* **Task to carry out**
Apart from the pictures, every entry below must be given again exactly.

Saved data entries

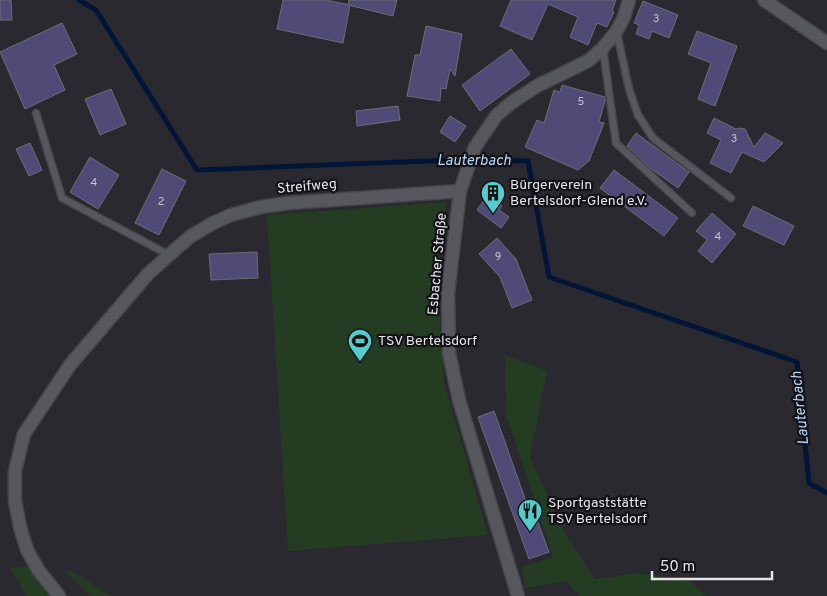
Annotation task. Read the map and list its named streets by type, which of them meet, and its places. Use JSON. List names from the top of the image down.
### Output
{
  "streets": {
    "street": ["Streifweg", "Esbacher Straße"]
  },
  "crossings": [
    ["Streifweg", "Esbacher Straße"]
  ],
  "water": ["Lauterbach"],
  "places": {
    "building": ["Bürgerverein Bertelsdorf-Glend e.V."],
    "sports": ["TSV Bertelsdorf"],
    "restaurant": ["Sportgaststätte TSV Bertelsdorf"]
  },
  "house_numbers": [
    "3",
    "5",
    "3",
    "4",
    "2",
    "4",
    "9"
  ],
  "scale_bar": "50 m"
}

* **Answer to this exercise**
Annotation task. Read the map and list its named streets by type, which of them meet, and its places. Use JSON. List names from the top of the image down.
### Output
{
  "streets": {
    "street": ["Streifweg", "Esbacher Straße"]
  },
  "crossings": [
    ["Streifweg", "Esbacher Straße"]
  ],
  "water": ["Lauterbach"],
  "places": {
    "building": ["Bürgerverein Bertelsdorf-Glend e.V."],
    "sports": ["TSV Bertelsdorf"],
    "restaurant": ["Sportgaststätte TSV Bertelsdorf"]
  },
  "house_numbers": [
    "3",
    "5",
    "3",
    "4",
    "2",
    "4",
    "9"
  ],
  "scale_bar": "50 m"
}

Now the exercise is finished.